I reckon all in all I have made about £140 so far out of this from the scrappy , this has cleared up much needed space , and seeing as I didn't invisage making a penny out of this it was a rather nice supprise! :mrgreen: 
I'll have a go at getting some pictures up afterwards!
All the best and kind regards , 
Chris


----------



## joem (Oct 22, 2011)

Great job Kuma.
It's how I started and I am running out of room in my garage every week now.


----------



## rewalston (Oct 22, 2011)

At least you have a garage  I have one of those portable sheds. Aluminum poles with rubberized canvas on all sides. REALLY cold in that shed let me tell ya. 

Rusty


----------



## kuma (Oct 24, 2011)

Hi guy's , how are tricks ?
I hope all is well!  
Sorry , I've been unable to get online properly for the last couple of days , my daughter sat on my usb internet dongle when it was plugged into my laptop and 'snapped' a few contacts (6!) inside.

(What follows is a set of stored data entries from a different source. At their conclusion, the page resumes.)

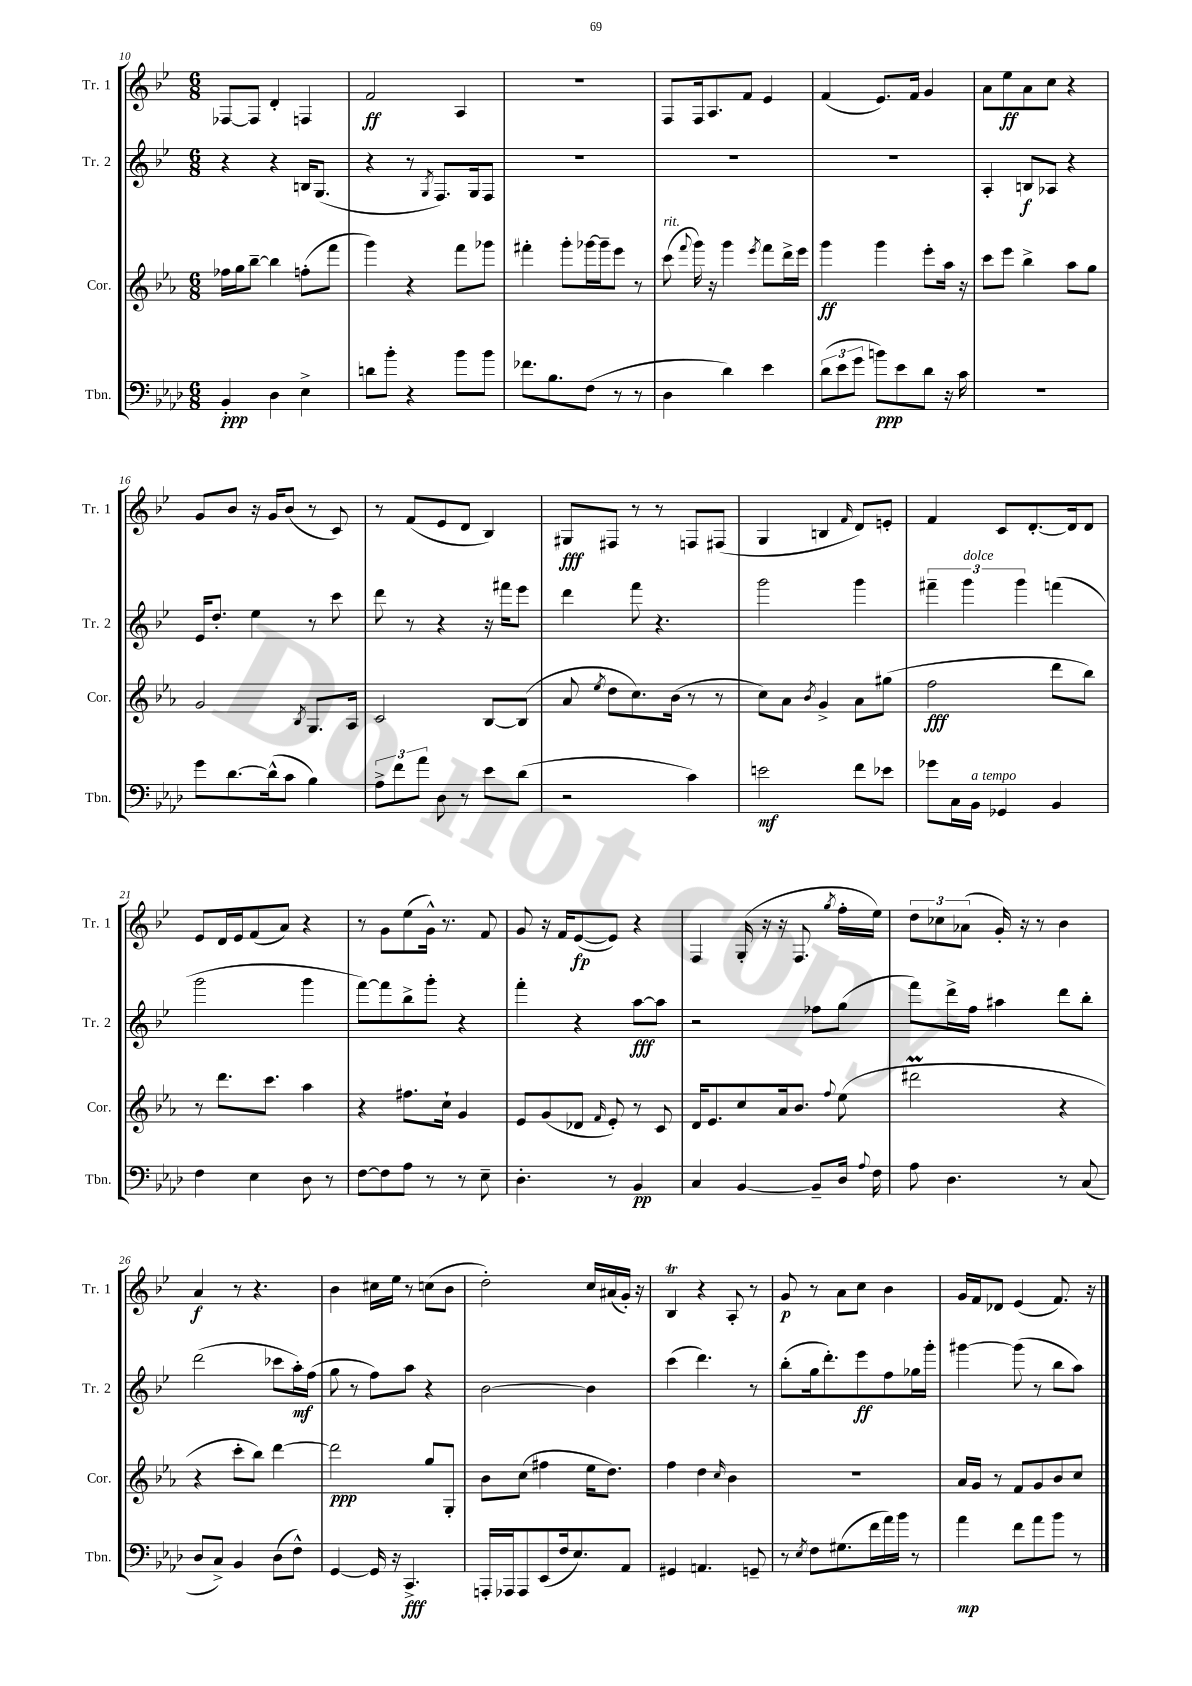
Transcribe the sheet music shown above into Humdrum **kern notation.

**kern	**kern	**kern	**kern
*staff4	*staff3	*staff2	*staff1
*clefF4	*clefG2	*clefG2	*clefG2
*k[b-e-a-d-]	*k[b-e-a-]	*k[b-e-]	*k[b-e-]
*M6/8	*M6/8	*M6/8	*M6/8
4BB-'/	16ff-\LL	4r	[8F-/L
.	16gg\J	.	.
.	[8bb-~\J	.	8F-/]J
4D-\	4bb-\]	4r	4d'/
4E-^\	(8ff'\L	16B/LK	4F/
.	.	(8.G/J	.
.	8fff\J	.	.
=	=	=	=
8d\L	4ggg\)	4r	2f/
8b-'\J	.	.	.
4r	4r	8r	.
.	.	8qG/	.
.	.	8.F/L)	.
8b-\L	8fff\L	.	4A/
.	.	16G/k	.
8b-\J	8ggg-\J	8F/J	.
=	=	=	=
8.f-\L	4fff#'\	2.r	2.r
8.B-\	.	.	.
.	8ggg'\L	.	.
(8F\J	[16ggg-\L	.	.
.	16ggg-~\]J	.	.
8r	8eee-\J	.	.
8r	8r	.	.
=	=	=	=
4D-\	(8ccc\	2.r	8F/L
.	8qqfff/	.	.
.	16ggg\)	.	16F/k
.	16r	.	8.A/
4d-\)	4ggg\	.	.
.	.	.	8f/J
.	8qeee-/	.	.
4e-\	8fff\L	.	4e-/
.	16ddd^\L	.	.
.	16eee-\JJ	.	.
=	=	=	=
(12d-\L	4ggg\	2.r	(4f/
12e-\	.	.	.
12g\J	.	.	.
8b\L)	4ggg\	.	8.e-/L)
8e-\	.	.	.
.	.	.	16f/Jk
8d-\J	8eee-'\L	.	4g/
16r	16aa-\Jk	.	.
16c\	16r	.	.
=	=	=	=
2.r	8ccc\L	4A'/	8a\L
.	8eee-\J	.	8ee-\
.	4bb-^\	8B/L	8a\
.	.	8A-/J	8cc\J
.	8aa-\L	4r	4r
.	8gg\J	.	.
=	=	=	=
8g\L	2g/	16e-/LK	8g/L
.	.	8.dd'/J	.
[8.d-\	.	.	8b-/J
.	.	4ee-\	16r
(16d-^^\]k	.	.	16g/LK
8c\J	.	.	(8b-/J
.	8qB-/	.	.
4B-\)	8.G/L	8r	8r
.	.	8ccc\	8c/)
.	16A-/Jk	.	.
=	=	=	=
12A-^\L	2c/	8ddd\	8r
12f\	.	.	.
.	.	8r	(8f/L
12a-\J	.	.	.
8D-\	.	4r	8e-/
8r	.	.	8d/J
8e-\L	[8B-/L	16r	4B-/)
.	.	16fff#\LK	.
(8d-\J	(8B-/]J	8eee-\J	.
=	=	=	=
2r	8a-/	4ddd\	8G#/L
.	8qee-/	.	.
.	8dd\L	.	8F#/J
.	8.cc\)	8fff\	8r
.	.	4.r	8r
.	(16b-\Jk	.	.
4c\)	8r	.	8F/L
.	8r	.	(8F#/J
=	=	=	=
2e\	8cc\L)	2ggg\	4G/
.	8a-\J	.	.
.	8qb-/	.	.
.	4g^/	.	4B/
.	.	.	16qqf/
8f\L	8a-\L	4ggg\	8d/L)
8e-\J	(8gg#\J	.	8e'/J
=	=	=	=
8g-\L	2ff\	6fff#~\	4f/
16C\L	.	.	.
.	.	6ggg\	.
16BB-\JJ	.	.	.
4GG-/	.	.	8c/L
.	.	6ggg\	.
.	.	.	[8.d'/
4BB-/	8ddd\L	(4fff\	.
.	.	.	16d/]k
.	8bb-\J)	.	8d/J
=	=	=	=
4F\	8r	2ggg\	8e-/L
.	8.ddd\L	.	16d/L
.	.	.	16e-/J
4E-\	.	.	(8f/
.	8.ccc\J	.	.
.	.	.	8a/J)
8D-\	4aa-\	4ggg\	4r
8r	.	.	.
=	=	=	=
[8F\L	4r	[8fff\L)	8r
8F\]	.	8fff\]	8g\L
8A-\J	8.ff#\L	8bb-^\	(8ee-\
8r	.	8ggg'\J	16g^^\Jk)
.	16cc`\Jk	.	8.r
8r	4g/	4r	.
8E-~\	.	.	8f/
=	=	=	=
4.D-'\	8e-/L	4fff'\	8g/
.	(8g/	.	16r
.	.	.	16f/LK
.	8d-/J	4r	([8e-/
.	16qqf/	.	.
8r	8e-'/)	.	8e-/]J)
4BB-/	8r	[8aa\L	4r
.	8c/	8aa\]J	.
=	=	=	=
4C/	16d/LK	2r	4F/
.	8.e-/	.	.
[4BB-/	8cc/	.	(16G'/
.	.	.	16r
.	16a-/k	.	16r
.	8.b-/J	.	8.F/
8BB-~/]L	.	8ff-\L	.
.	8qqff/	.	8qgg/
16D-/Jk	(8ee-\	(8gg\J	16ff'\LL
8qqA-/	.	.	.
16F\	.	.	16ee-\JJ)
=	=	=	=
8A-\	2ddd#\	8fff\L)	12dd\L
.	.	.	12cc-\
4.D-\	.	16ddd^\L	.
.	.	.	(12a-\J
.	.	16ff\JJ	.
.	.	4aa#\	16g'/)
.	.	.	16r
.	.	.	8r
8r	4r	8ddd\L	4b-\
(8C/	.	8bb-'\J	.
=	=	=	=
8D-/L	4r	(2ddd\	4a/
8C^/J)	.	.	.
4BB-/	8ccc'\L	.	8r
.	8bb-\J)	.	4.r
(8D-\L	[4ddd\	8ccc-\L	.
8F^^\J)	.	16aa'\L)	.
.	.	(16ff\JJ	.
=	=	=	=
[4GG/	2ddd\]	8gg\	4b-\
.	.	8r	.
16GG/]	.	8ff\L)	16cc#\LL
16r	.	.	16ee-\JJ
4.CC^/	.	8aa\J	8r
.	8gg/L	4r	(8cc\L
.	8G'/J	.	8b-\J
=	=	=	=
16AAA'/LL	8b-\L	[2b-\	2dd'\)
16AAA-/J	.	.	.
8AAA-/	(8cc\J	.	.
(8EE-/	4ff#\	.	.
16F/k	.	.	.
8.E-/)	.	.	.
.	16ee-\LK	4b-\]	16cc/LL
.	8.dd\J)	.	(16a#/
8AA-/J	.	.	16g'/JJ)
.	.	.	16r
=	=	=	=
4GG#/	4ff\	(4ccc\	4B-/
4.AA/	4dd\	4.ddd\)	4r
.	16qqcc/	.	.
.	4b-\	.	8A'/
8GG~/	.	8r	8r
=	=	=	=
8r	2.r	(8bb-'\L	8g/
8qE-/	.	.	.
8F\L	.	16gg\k	8r
.	.	8.ddd'\)	.
(8.G#\	.	.	8a\L
.	.	8eee-\	8cc\J
16f\L	.	.	.
16a-\)	.	8ff\	4b-\
16b-\JJ	.	.	.
8r	.	16gg-\L	.
.	.	16ggg'\JJ	.
=	=	=	=
4a-\	16a-/LL	[4ggg#\	16g/LL
.	16g/JJ	.	16f/J
.	8r	.	8d-/J
8f\L	8f/L	(8ggg#\]	(4e-/
8a-\	8g/	8r	.
8b-\J	8b-/	8bb-\L	8.f/)
8r	8cc/J	8aa\J)	.
.	.	.	16r
==	==	==	==
*-	*-	*-	*-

I've just managed to get it working properly with a piece of a plastic Lego ariel , some insulation tape , a few hairs of copper wire , a sharpened precision screwdriver , and microscope , and more patience than I ever thought I could muster with somthing so intricatly small!  
I'm about ready to reclaim the space behind my bar/deck booth now , all the cases are empty and ready for Mr. Scrappy!
Were supposed to be moving home soon , at the minute there's five of us in a 2 bedroom maisonette , and even though theres a lovely public park and a beach a stones throw away , we have no private garden for me to even crack on with my fingers in AP.
I have friends and family with gardens , but I can't wait to get our own place with a garden , I've already designed my garden shed lab in my mind , right down to security arrangements , I.P. camera , motion sensor with alarm ect. 
Must start that 'saving' thing at some point! :mrgreen: 
Heres a couple of links to some pictures of both the fingers from just off of the motherboards alone , and also all of the contacts from the cut-off switches ;

http://tinyurl.com/5snzgto


http://tinyurl.com/6dwuvs3

Many thanks for the replies all!
All the best and kind regards, 
Chris


----------